To use WoW as an example (although it's exactly the same in pretty much every RPG ever). To gain experience, you need to kill stuff or complete quests. To complete quests, you need to kill stuff to acquire things (or just to make them dead), or make items (which usually requires killing stuff to acquire components). The experience gained grants you access to more powerful spells, skills and/or armour and weapons. These enable you to kill bosses to get better shit.

So you need to grind to get better shit.

Which is pretty much how life works, right? Work = pay. Pay = better shit.

When you play an RPG, you're creating a character and taking him/her through life, improving him/her, making him/her better at stuff. Making friends (AI or human) and defeating bad guys. Which, essentially, is what you do in reality. Or, in the case of the defeating bad guys part, what you wish you could do. Swords and shit are cool, bigger swords are cooler. So you want the bigger swords.

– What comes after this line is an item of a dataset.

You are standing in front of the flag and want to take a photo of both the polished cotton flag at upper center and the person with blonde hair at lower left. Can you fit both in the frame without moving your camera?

You can't go around in real life waving a sword and shield around and bellowing warcries. That's why you need the game.

In short, the enjoyment isn't the grind, it's the sense of achievement when the grind is over and you have the items. The grind is merely there to remind you that getting shit requires effort. If it didn't, it wouldn't be rewarding, and thus wouldn't be fun.

Another comparison would be football. Grinding; running around and passing the ball to people, is all well and good, but it's scoring a goal that really counts, you get a small sense of achievement, all the running and passing was worth it. But in the grand scheme of things it's not enough. You need to win the match, which requires more grinding. And when you've won, you need to keep winning more matches to win the league. Lifting the league trophy is the ultimate achievement, like beating the final boss. And you have to keep grinding, or you won't get there. So you do it.

Whether grinding is fun or not depends on your taste. There's a reason people don't play RPGs, just like there's a reason people don't play football.